Because the Business Purpose Test was not passed, we should also question the status of the debt transaction scheme. After examining it in accordance with the Mathematical Accounting Formula, Tax Accounting Equation (TAE): Revenues = Expenses + Assets – Liabilities, it is clear that Revenues have an inverse relationship, the opposite relationship, with Liabilities, which means that the transaction scheme was created to reclassify, reverse the journal the accounting flaw, the receipt of money from sales as a tax object takes on a new form, a new character, becoming money resulting from disbursement of debts which are not tax objects.

Therefore, this transaction scheme can be canceled by the tax authorities, and this transaction scheme has a bad aim, namely avoiding taxes or could it even be said to be evading taxes? Only the tax authority has the authority to prove the “back to back loan, day to day operation” scheme which has been massively practiced by cigarette manufacturers as a form of tax avoidance and/or tax evasion transaction scheme. What is the proof? The empirical evidence is that there is a phenomenon of many small PRs in the cigarette manufacturing centers of Central Java and East Java, which actually if we look closely there is no significant activity, then we suspect that these companies were founded so that they could be registered with customs to have the right to redeem excise stamps, so where do they go? the tax stamp? Well, this is the issue where there is buying and selling of excise stamps, so there is a possibility that cigarettes that are known to the public, market leaders, use excise stamps that are not theirs, just look at the excise stamps for large cigarette companies, there are no names or excise stamp codes issued for which PR, but for Small homework for the MSME class is marked whose excise stamp this is.

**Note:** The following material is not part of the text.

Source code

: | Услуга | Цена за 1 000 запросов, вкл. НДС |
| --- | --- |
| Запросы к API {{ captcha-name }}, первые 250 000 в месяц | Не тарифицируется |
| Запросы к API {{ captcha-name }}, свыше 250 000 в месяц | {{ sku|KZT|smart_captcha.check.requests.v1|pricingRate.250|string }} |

Back to back loans at the day to day operation level are repeated at the non-day to day operation level, namely at the investment activity level, money resulting from tax avoidance and/or tax evasion that has been deposited in a bank that has been soaped, layered is used again as collateral. opening investment credit with a personal guarantee or corporate guarantee in the form of a promissory note or in the form of other securities, for example a time deposit. This cycle keeps repeating like this of placement, layering and integrating. The question is when will it stop? The answer is that the authorities are able to detect the existence of a back to back loan scheme that could harm state revenues in the tax and/or excise sectors.

Authority cannot regulate mens rea what actus reus must do? However, the authority has a regulatory instrument, das sollen, to deal with das sein that occurs. Life is a choice, determine your own future. Congratulations on determining the future of your beloved country, Indonesia, the choice is in your hands, happy voting, happy voting!

Jakarta, February 14 2024

Joko Ismuhadi Soewarsono*)

*) The author is a doctor in the field of tax law and a doctor candidate in tax accounting.